* _Data to use_
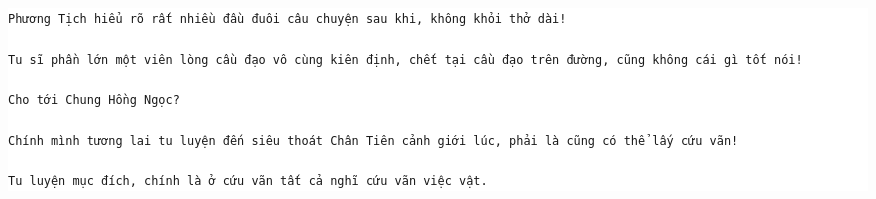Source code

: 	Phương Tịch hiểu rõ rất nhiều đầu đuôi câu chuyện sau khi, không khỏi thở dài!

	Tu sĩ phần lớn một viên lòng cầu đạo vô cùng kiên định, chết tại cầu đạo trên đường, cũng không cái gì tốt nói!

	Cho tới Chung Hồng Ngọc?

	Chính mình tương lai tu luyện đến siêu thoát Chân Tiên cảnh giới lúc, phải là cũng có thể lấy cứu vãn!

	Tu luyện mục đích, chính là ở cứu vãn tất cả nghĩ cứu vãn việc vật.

* _What is needed_
Please retype the records above exactly, leaving every image out.

* _Exercise result_
Source code

: 	Phương Tịch hiểu rõ rất nhiều đầu đuôi câu chuyện sau khi, không khỏi thở dài!

	Tu sĩ phần lớn một viên lòng cầu đạo vô cùng kiên định, chết tại cầu đạo trên đường, cũng không cái gì tốt nói!

	Cho tới Chung Hồng Ngọc?

	Chính mình tương lai tu luyện đến siêu thoát Chân Tiên cảnh giới lúc, phải là cũng có thể lấy cứu vãn!

	Tu luyện mục đích, chính là ở cứu vãn tất cả nghĩ cứu vãn việc vật.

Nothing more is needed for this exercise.